Portrait mode is best used when taking a picture of a single person or object with minimal background distractions. It will throw your background out of focus so it does not compete with your main subject. If you are using the portrait mode, try to fill your frame with your subject by zooming in. You might also remember from our lesson on Christmas tree light bokeh that putting some distance between your subject and the background will also help get that creamy background look.

Macro Mode is usually depicted by a flower. This mode is good for taking pictures of small things like insects or flowers. It enables you to focus at a very close distance to your subject, sometimes within a couple of inches but that varies by camera. Check your manual. When using the macro mode, you will need lots of light and a tripod is suggested to minimize camera shake and keep your focus sharp. A good suggestion is to utilize your camera's self timer feature. That gives your camera time to stop vibrating after you push the shutter. If you are able to turn off your camera's flash, you should do so. If not, you could diffuse your flash by taping some tissue paper over it. That much light so close to your subject will give it a flat appearance. It is much better to have lots of ambient light. This mode uses a large aperture to give a shallow depth of field.

The landscape mode is depicted by mountains. When using the landscape mode, the camera automatically sets your focus to infinity. This insures that everything in the shot is sharp from front to back. This is great for shooting scenery outdoors. Because the aperture in this mode is extremely small, the shutter speed slows down to let in more light. You should also use a tripod on this mode in order to keep the camera really still. This mode is also good for shooting through windows and through fences. Because the auto focus won't keep trying to decide what to focus on, you are able to get everything in focus. This is also a case where you should turn your flash off because it will only light up about 10-12 feet in front of you.
Action mode is symbolized with a running man. Some cameras refer to it as the sports mode. Action mode automatically sets the camera's shutter speed and aperture to the ideal settings for action photography. Action photography requires a fast shutter speed and more light to "freeze" the subject's motion to produce a crisp, clean image. This is the automatic mode I would keep my camera on when shooting children and pets because they are constantly moving. It is an ideal mode to use outdoors where the light is bright to prevent a blurry picture.

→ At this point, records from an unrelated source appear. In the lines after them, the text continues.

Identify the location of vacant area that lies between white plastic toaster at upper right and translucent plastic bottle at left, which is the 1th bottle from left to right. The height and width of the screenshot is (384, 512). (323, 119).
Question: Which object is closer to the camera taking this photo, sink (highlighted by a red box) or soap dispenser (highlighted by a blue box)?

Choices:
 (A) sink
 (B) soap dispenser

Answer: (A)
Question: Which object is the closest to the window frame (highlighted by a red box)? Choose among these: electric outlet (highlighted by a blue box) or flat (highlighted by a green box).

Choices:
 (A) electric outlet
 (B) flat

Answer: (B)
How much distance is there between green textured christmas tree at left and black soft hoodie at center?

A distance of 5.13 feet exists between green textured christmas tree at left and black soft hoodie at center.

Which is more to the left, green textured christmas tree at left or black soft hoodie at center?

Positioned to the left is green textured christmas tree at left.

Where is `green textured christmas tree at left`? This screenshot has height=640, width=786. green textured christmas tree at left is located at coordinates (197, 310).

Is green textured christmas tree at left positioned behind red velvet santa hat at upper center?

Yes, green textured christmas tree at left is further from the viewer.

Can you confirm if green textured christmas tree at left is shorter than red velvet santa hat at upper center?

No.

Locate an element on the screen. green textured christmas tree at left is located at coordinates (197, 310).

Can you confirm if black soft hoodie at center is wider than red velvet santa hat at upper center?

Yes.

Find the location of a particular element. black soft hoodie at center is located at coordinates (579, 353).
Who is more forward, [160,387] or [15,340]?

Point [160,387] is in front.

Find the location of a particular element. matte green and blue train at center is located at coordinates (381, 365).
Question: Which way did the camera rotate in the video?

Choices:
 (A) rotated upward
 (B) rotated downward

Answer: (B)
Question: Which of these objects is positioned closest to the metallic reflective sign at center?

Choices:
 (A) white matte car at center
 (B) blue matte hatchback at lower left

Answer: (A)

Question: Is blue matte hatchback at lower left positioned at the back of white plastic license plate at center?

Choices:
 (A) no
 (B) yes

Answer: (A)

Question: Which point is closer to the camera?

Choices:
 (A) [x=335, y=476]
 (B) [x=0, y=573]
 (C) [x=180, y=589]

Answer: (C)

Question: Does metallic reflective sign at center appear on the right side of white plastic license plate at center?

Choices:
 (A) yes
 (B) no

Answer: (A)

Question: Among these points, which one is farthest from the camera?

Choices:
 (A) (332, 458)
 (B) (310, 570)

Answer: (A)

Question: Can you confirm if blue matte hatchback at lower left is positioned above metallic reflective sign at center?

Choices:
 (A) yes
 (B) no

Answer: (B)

The Night portrait mode is sometimes depicted like this with a star behind a person or sometimes it uses a moon and a star.   If you were to set the camera to full auto mode, the camera's flash would cause the entire scene to be too brightly lit. Night portrait mode automatically slows the shutter speed to allow time for adequate light to hit the camera's sensor. It also adjusts the timing of the flash to only light up the object or person in the foreground. The slower shutter speed, combined with the flash timing, helps to create more natural looking night shots.Again, a tripod and the timer will help keep the camera still enough and prevent a blurry shot. If you are shooting pictures of people, you will need to ask them to stand very still for several seconds even after the flash has gone out to give the shutter time to close. Otherwise, any movement will cause a ghostly looking blur.

These are the most common modes. Some cameras will also have a mode called beach and snow. It is usually depicted by a palm tree. Mine does not have this. Others might have a fireworks mode and some even have a children mode. The children's mode is simply an action mode.

If you want to experiment with these different creative modes on your camera, you might be surprised at how much different your pictures turn out than they do in auto. Next month, I will discuss flash photography.